Obèses (les bien nommées) ou maigres comme un clou (qui rendent marteau), les femmes s’offrent à sa vindicte populaire et qu’importe si, pour ses cérémonies secrètes, les belles de cas d’X aux paupières fardées de rose et aux lèvres brunes utilisent en adjonctions certains ustensiles.
L’émoi est sans limites dans ces histoires, incarnées comme rarement, en différents types de botaniques (ta mère, mais pas seulement). Certaines femmes ne manquent pas de toupets et ceux-ci viennent couronner la tige de l’auteur, d’autres ont le pistil en forme de crochet même si cela est bien inutile : pour que son âme sonne, l’as de corps a vite fait d’ôter (entre autres) son ceinturon.
Toutes les nuances de roses sont assemblées en une suite de bamboches au centre de la terre.

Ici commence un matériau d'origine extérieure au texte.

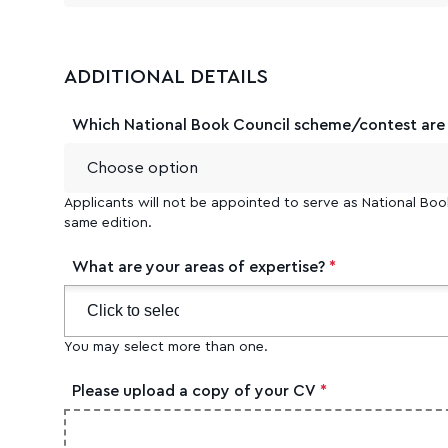
ADDITIONAL DETAILS
Which National Book Council scheme/contest are y
Applicants will not be appointed to serve as National Boo
same edition.
What are your areas of expertise?
*
You may select more than one.
Please upload a copy of your CV
*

Le lieu qu’évoque Cauda n’est propice qu’aux plantes grimpantes. Les effusions proposées guérissent de dépressions sauf celle bien sûr où la miction a lieu. L’endroit (et son envers) s’ouvre dès que le pollinisateur s’approche – et s’il barguigne, des adjuvants mécaniques permettent d’entretenir les jeux.
Cauda a le don de repérer les astrules et les scabreuses pendulaires dont il se fait le visiteur du soir. Chacun aura compris qu’il n’a rien d’un ange – sinon annonciateur de graines et ce, même lorsque ses récipiendaires ne risquent pas d’en être fort Marie. En tout état de cause, la turgescence au rouge clair est faite pour l’épanouissement de toute fleur. Chacune ne connaîtra jamais, grâce à Cauda, l’impuissance.
Même les jours consacrés à la Vierge l’auteur introduit son autel en leurs bouquets. Et jusque dans les églises de bords de mère il dépose son dû comme un sex-voto.
jean-paul gavard-perret
Jacques Cauda, Le Trou, Editions Fugitives, 2018.